WHAT TO DO: Give the entries again from the start through the line containing "MOJE DRUHÁ RODINA", swapping "Weitere Themen" for "Alle Themen" and leaving everything else unchanged.
INPUT FOR THIS TASK Block Start
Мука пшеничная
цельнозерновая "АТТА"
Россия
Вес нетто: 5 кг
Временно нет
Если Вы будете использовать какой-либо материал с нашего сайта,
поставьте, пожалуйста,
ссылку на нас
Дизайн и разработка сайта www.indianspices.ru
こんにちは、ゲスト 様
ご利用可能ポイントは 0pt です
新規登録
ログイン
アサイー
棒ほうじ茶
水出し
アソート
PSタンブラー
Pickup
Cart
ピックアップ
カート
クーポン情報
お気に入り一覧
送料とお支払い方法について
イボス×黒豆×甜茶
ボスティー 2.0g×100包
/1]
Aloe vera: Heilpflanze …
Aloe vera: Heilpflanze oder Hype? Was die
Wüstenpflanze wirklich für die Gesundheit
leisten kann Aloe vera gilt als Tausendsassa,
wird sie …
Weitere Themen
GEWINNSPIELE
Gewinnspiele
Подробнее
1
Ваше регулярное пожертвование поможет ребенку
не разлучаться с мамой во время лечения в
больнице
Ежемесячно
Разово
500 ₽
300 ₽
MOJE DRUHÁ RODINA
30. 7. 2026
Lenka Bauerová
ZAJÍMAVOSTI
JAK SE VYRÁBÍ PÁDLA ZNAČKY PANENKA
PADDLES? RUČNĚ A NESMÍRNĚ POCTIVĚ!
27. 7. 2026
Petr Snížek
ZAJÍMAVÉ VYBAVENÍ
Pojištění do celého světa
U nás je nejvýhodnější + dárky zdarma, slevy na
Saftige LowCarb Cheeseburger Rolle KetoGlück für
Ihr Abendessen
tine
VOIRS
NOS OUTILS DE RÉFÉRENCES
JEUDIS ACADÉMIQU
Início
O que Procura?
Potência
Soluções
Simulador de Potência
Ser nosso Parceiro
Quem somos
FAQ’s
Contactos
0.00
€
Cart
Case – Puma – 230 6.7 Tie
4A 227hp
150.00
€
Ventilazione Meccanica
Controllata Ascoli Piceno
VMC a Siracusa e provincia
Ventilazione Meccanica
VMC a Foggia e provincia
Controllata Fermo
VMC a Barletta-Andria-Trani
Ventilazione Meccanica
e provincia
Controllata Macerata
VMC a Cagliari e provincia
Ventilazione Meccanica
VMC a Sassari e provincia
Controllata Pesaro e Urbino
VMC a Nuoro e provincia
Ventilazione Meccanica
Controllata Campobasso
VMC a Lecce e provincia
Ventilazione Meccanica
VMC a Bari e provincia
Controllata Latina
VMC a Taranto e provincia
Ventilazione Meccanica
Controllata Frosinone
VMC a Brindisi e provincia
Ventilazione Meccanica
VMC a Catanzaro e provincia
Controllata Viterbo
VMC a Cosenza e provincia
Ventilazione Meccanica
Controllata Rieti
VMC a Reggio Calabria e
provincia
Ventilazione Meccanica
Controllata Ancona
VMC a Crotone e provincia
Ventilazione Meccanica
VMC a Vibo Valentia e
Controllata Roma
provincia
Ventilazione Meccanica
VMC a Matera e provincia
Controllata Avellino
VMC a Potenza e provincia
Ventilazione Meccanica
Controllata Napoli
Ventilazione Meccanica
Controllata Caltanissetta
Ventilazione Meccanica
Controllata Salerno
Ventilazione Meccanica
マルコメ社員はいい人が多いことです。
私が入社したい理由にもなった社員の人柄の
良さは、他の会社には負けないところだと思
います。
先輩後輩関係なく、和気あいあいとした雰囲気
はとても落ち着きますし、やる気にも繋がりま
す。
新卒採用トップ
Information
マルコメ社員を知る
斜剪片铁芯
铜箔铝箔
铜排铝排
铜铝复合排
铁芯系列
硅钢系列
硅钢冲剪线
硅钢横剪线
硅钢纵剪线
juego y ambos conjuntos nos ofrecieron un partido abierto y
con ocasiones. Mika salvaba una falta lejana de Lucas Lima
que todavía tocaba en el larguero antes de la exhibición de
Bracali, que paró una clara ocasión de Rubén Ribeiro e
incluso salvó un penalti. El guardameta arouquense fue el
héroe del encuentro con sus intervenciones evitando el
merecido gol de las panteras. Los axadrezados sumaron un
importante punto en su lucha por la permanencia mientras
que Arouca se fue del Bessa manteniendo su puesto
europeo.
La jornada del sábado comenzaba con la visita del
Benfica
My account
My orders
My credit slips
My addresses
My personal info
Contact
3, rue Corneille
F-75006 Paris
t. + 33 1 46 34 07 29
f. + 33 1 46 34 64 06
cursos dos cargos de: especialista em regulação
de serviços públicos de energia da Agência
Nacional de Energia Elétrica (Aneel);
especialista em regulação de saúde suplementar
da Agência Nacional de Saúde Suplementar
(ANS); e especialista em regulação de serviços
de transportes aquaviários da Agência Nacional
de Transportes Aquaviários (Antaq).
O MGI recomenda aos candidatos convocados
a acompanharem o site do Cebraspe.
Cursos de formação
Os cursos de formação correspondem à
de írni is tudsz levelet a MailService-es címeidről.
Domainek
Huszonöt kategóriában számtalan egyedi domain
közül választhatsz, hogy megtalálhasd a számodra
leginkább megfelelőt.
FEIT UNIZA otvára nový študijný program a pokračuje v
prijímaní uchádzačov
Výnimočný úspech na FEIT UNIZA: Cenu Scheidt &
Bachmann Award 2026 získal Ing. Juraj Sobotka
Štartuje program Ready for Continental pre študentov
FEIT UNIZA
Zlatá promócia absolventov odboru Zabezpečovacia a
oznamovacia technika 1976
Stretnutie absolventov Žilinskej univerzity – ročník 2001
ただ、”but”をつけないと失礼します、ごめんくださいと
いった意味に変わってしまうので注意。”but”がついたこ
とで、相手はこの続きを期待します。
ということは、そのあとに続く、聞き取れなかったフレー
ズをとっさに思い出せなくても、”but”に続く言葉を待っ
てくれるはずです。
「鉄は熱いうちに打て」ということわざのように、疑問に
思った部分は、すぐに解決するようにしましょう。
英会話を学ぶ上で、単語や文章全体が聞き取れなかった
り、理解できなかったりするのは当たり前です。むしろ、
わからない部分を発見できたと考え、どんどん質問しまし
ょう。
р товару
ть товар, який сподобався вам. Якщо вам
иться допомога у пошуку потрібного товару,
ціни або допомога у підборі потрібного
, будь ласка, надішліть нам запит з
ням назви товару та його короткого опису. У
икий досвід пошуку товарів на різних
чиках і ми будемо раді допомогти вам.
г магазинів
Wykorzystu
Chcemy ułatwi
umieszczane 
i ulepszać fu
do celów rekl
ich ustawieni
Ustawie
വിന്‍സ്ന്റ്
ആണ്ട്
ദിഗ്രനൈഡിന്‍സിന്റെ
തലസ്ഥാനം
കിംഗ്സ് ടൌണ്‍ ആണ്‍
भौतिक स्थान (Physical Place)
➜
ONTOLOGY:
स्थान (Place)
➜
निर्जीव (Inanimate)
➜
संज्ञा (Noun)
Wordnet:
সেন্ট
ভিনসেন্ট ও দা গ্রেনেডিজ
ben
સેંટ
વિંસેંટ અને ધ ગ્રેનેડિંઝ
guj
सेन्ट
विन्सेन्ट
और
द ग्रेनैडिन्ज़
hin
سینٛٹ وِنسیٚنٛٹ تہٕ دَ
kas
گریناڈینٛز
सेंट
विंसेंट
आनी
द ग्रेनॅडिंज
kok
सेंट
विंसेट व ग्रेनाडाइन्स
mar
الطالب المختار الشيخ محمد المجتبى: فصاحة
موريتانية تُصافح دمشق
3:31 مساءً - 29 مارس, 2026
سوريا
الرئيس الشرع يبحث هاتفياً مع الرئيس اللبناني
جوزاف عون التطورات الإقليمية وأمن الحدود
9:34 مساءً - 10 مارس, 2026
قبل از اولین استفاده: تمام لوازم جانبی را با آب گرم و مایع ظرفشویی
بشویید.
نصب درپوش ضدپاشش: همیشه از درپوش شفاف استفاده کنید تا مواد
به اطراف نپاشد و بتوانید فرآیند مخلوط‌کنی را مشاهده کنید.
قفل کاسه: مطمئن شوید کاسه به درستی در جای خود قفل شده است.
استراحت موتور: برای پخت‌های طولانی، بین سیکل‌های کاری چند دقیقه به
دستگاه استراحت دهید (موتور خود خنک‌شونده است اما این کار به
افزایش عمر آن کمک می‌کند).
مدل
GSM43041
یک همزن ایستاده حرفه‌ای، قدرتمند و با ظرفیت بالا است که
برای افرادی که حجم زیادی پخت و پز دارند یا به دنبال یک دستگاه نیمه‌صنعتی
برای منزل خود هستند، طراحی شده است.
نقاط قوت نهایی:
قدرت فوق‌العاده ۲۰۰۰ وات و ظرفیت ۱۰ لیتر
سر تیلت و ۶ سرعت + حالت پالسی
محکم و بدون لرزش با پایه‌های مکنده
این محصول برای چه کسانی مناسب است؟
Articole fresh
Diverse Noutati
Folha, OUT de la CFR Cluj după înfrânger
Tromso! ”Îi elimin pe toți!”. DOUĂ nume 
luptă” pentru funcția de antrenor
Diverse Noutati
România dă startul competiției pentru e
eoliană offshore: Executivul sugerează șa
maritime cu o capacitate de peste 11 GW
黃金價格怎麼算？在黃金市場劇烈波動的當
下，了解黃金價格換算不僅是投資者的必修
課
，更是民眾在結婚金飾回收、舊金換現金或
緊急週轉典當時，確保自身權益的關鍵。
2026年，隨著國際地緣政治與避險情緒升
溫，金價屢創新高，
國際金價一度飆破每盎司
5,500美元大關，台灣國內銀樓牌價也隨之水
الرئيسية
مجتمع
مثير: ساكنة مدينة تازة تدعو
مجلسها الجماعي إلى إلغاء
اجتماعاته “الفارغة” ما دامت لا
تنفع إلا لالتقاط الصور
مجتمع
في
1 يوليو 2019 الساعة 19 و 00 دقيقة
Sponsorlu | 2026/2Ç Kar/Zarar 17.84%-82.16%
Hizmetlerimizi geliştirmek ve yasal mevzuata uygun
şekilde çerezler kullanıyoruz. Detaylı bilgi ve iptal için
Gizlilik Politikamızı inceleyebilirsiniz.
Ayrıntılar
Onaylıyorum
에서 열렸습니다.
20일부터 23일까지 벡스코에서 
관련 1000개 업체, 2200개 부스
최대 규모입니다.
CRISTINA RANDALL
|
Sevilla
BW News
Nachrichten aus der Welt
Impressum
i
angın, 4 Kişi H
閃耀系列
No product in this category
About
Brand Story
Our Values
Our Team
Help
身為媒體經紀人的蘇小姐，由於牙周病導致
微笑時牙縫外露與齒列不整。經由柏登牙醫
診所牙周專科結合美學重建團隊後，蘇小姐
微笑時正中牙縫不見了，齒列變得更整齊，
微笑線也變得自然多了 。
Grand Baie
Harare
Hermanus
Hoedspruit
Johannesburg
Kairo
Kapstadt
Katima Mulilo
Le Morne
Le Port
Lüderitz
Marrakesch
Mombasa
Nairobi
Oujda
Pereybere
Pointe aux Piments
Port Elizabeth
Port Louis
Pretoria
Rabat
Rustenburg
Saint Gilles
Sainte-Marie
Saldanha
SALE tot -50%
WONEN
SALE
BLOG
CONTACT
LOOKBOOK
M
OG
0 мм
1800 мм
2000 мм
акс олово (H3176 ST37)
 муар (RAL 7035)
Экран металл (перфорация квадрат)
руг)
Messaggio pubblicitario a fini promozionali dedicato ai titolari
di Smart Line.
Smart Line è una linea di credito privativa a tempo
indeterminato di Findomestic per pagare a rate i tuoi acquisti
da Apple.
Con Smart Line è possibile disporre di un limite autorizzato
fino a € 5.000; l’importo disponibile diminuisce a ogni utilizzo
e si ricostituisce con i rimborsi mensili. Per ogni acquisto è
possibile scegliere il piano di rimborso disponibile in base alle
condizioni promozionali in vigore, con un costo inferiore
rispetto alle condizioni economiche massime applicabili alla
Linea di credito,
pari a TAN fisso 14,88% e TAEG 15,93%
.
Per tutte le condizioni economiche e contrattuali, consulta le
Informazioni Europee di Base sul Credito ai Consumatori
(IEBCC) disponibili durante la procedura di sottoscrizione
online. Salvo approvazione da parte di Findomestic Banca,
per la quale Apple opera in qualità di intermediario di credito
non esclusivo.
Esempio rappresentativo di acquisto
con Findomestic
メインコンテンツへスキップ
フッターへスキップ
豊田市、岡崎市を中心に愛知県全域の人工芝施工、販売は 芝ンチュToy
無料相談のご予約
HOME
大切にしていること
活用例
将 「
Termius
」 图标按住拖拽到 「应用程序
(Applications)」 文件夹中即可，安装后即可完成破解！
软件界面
INPUT FOR THIS TASK Block End
EXERCISE SOLUTION:
Мука пшеничная
цельнозерновая "АТТА"
Россия
Вес нетто: 5 кг
Временно нет
Если Вы будете использовать какой-либо материал с нашего сайта,
поставьте, пожалуйста,
ссылку на нас
Дизайн и разработка сайта www.indianspices.ru
こんにちは、ゲスト 様
ご利用可能ポイントは 0pt です
新規登録
ログイン
アサイー
棒ほうじ茶
水出し
アソート
PSタンブラー
Pickup
Cart
ピックアップ
カート
クーポン情報
お気に入り一覧
送料とお支払い方法について
イボス×黒豆×甜茶
ボスティー 2.0g×100包
/1]
Aloe vera: Heilpflanze …
Aloe vera: Heilpflanze oder Hype? Was die
Wüstenpflanze wirklich für die Gesundheit
leisten kann Aloe vera gilt als Tausendsassa,
wird sie …
Alle Themen
GEWINNSPIELE
Gewinnspiele
Подробнее
1
Ваше регулярное пожертвование поможет ребенку
не разлучаться с мамой во время лечения в
больнице
Ежемесячно
Разово
500 ₽
300 ₽
MOJE DRUHÁ RODINA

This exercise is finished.